[SOLVED] One-hot-encoding with missing categories

One-hot-encoding with missing categories

I have a dataset with a category column. In order to use linear regression, I 1-hot encode this column.

My set has 10 columns, including the category column. After dropping that column and appending the 1-hot encoded matrix, I end up with 14 columns (10 - 1 + 5).

So I train (fit) my LinearRegression model with a matrix of shape (n, 14).

After training it, I want to test it on a subset of the training set, so I take only the 5 first and put them through the same pipeline. But these 5 first only contain 3 of the categories. So after going through the pipeline, I'm only left with a matrix of shape (n, 13) because it's missing 2 categories.

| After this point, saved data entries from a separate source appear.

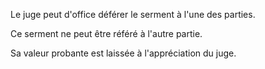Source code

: Le juge peut d'office déférer le serment à l'une des parties.


Ce serment ne peut être référé à l'autre partie.


Sa valeur probante est laissée à l'appréciation du juge.

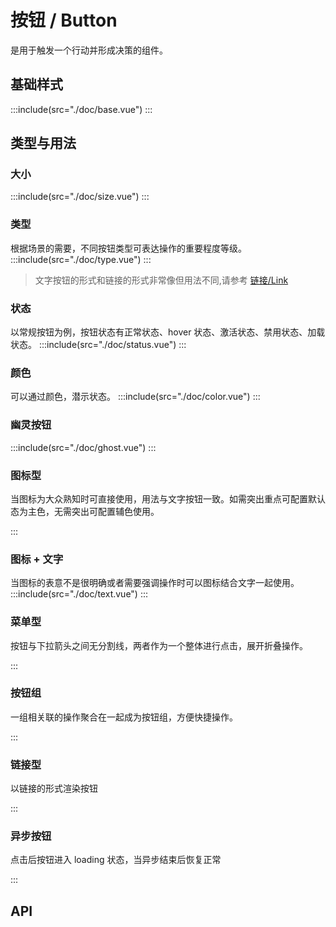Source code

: <style lang="scss">
  .demo-btns{
    .mtd-btn + .mtd-btn{
      margin-left: 90px;
    }
  }
  .demo-btn-group {
    display: inline-block;
    .mtd-btn + .mtd-btn{
      margin-left: 18px;
    }
  }
  .demo-button{
    .mtd-btn + .mtd-btn{
      margin-left: 8px;
    }
  }
</style>

# 按钮 / Button
是用于触发一个行动并形成决策的组件。

## 基础样式
:::include(src="./doc/base.vue")
:::
## 类型与用法
### 大小 
:::include(src="./doc/size.vue")
:::
### 类型 
根据场景的需要，不同按钮类型可表达操作的重要程度等级。
:::include(src="./doc/type.vue")
:::
> 文字按钮的形式和链接的形式非常像但用法不同,请参考 [链接/Link <i class="mtdicon mtdicon-link-o"></i>](/components/link)
### 状态 
以常规按钮为例，按钮状态有正常状态、hover 状态、激活状态、禁用状态、加载状态。
:::include(src="./doc/status.vue")
:::

### 颜色
可以通过颜色，潜示状态。
:::include(src="./doc/color.vue")
:::

### 幽灵按钮
:::include(src="./doc/ghost.vue")
:::

### 图标型
当图标为大众熟知时可直接使用，用法与文字按钮一致。如需突出重点可配置默认态为主色，无需突出可配置辅色使用。
<!--:::include(src="./doc/icon.vue")-->
:::
### 图标 + 文字
当图标的表意不是很明确或者需要强调操作时可以图标结合文字一起使用。
:::include(src="./doc/text.vue")
:::

### 菜单型
按钮与下拉箭头之间无分割线，两者作为一个整体进行点击，展开折叠操作。
<!--:::include(src="./doc/menu.vue")-->

:::

### 按钮组
一组相关联的操作聚合在一起成为按钮组，方便快捷操作。
<!--:::include(src="./doc/group.vue")-->

:::

### 链接型
以链接的形式渲染按钮
<!--:::include(src="./doc/link.vue")-->

:::

### 异步按钮
点击后按钮进入 loading 状态，当异步结束后恢复正常
<!--:::include(src="./doc/async-loading.vue")-->

:::

## API
<api-doc name="Button" :doc="require('./api.json')"></api-doc>
<!-- TODO 打开注释 -->
<!-- <api-doc name="IconButton" :doc="require('./../icon-button/api.json')"></api-doc> -->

How can I force the 1-hot encoder to use the 5 categories ?

I'm using LabelBinarizer from sklearn.

Solution

The error is to "put the test data through the same pipeline". Basically i was doing:

data_prepared = full_pipeline.fit_transform(train_set)

lin_reg = LinearRegression()
lin_reg.fit(data_prepared, labels)

some_data = train_set.iloc[:5]
some_data_prepared = full_pipeline.fit_transform(some_data)

lin_reg.predict(some_data_prepared)
# => error because mismatching shapes

The problematic line is:

some_data_prepared = full_pipeline.fit_transform(some_data)

By doing fit_transform, I'll fit the LabelBinarizer to a set containing only 3 labels. Instead I should do:

some_data_prepared = full_pipeline.transform(some_data)

This way I'm using the pipeline fitted by the full set (train_set) and transform it in the same way.

Thanks @Vivek Kumar